# Killies Import > Non-Killie Segment >  Species identification (Solved - Gymnarchus niloticus)

## SamCosta

Hi, 
I've always had a "thing" for odd-ball species, right now except for the killies i keep a pair of _Erpetoichthys calabaricus_ plus some other random and rather common fish. Besides the rope fish i also keep a tank of axolotls (not a fish i know  :Smile: ). 
I would like to know if anybody could help me identify this specie 

 

 

I've done some "look see" at some websites but no luck so far. Any insights? 

Thanks, 

Sam da Costa

----------


## stormhawk

Its some kind of gymnarchid, probably related to the mormyrids - ("baby whales" and elephant-nose fishes). My guess is that it should be the Aba Aba or otherwise called _Gymnarchus niloticus_.

----------


## SamCosta

Thanks a lot, now i have another species to look into  :Wink:  

Sam

----------


## stormhawk

They will grow very large and get a little more aggressive as they get older. They eat alot too and will hunt invertebrates.
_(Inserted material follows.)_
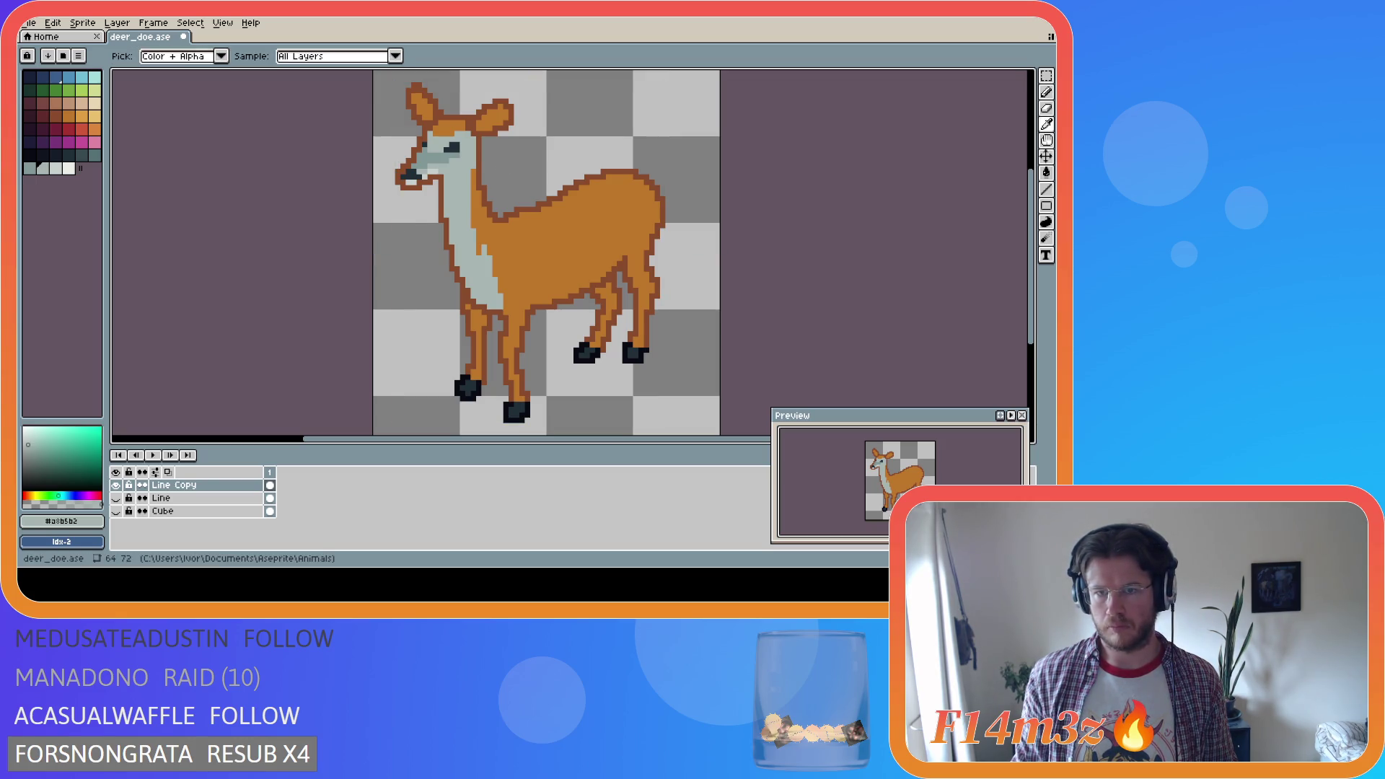
key(b)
Make sure you'll have enough space for adults because I see you have way too many Aba Abas in that tank.

----------


## SamCosta

I was thinking about getting one but after reading about them i changed my mind.
That tank isn't mine, its from a local store.
Thanks for the help.

----------


## nonamethefish

Hmm...from the looks of it someone must have found a way to breed these in captivity?

----------